[Records from a collection]
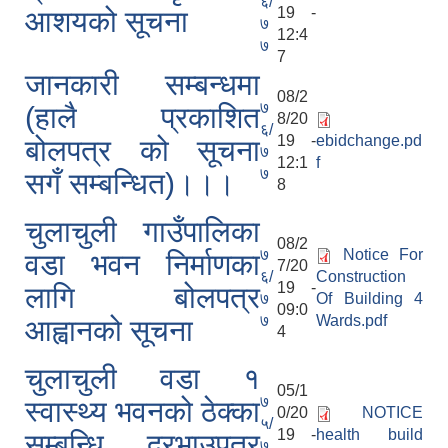
६/
19 -
आशयको सूचना
७
12:4
७
7
जानकारी सम्बन्धमा
08/2
७
(हालै प्रकाशित
8/20
६/
19 -
ebidchange.pd
बोलपत्र को सूचना
७
12:1
f
७
सगँ सम्बन्धित)।।।
8
चुलाचुली गाउँपालिका
08/2
७
Notice For
वडा भवन निर्माणका
7/20
६/
Construction
19 -
लागि बोलपत्र
७
Of Building 4
09:0
७
Wards.pdf
आह्वानको सूचना
4
चुलाचुली वडा १
05/1
७
स्वास्थ्य भवनको ठेक्का
0/20
NOTICE
५/
19 -
health build
सम्बन्धि दरभाउपत्र
७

§ **Aim of the exercise**
Give back exactly the lines from the one that contains "चुलाचुली गाउँपालिका" to the end of the data above, both of those lines included.

§ **Exercise answer**
चुलाचुली गाउँपालिका
08/2
७
Notice For
वडा भवन निर्माणका
7/20
६/
Construction
19 -
लागि बोलपत्र
७
Of Building 4
09:0
७
Wards.pdf
आह्वानको सूचना
4
चुलाचुली वडा १
05/1
७
स्वास्थ्य भवनको ठेक्का
0/20
NOTICE
५/
19 -
health build
सम्बन्धि दरभाउपत्र
७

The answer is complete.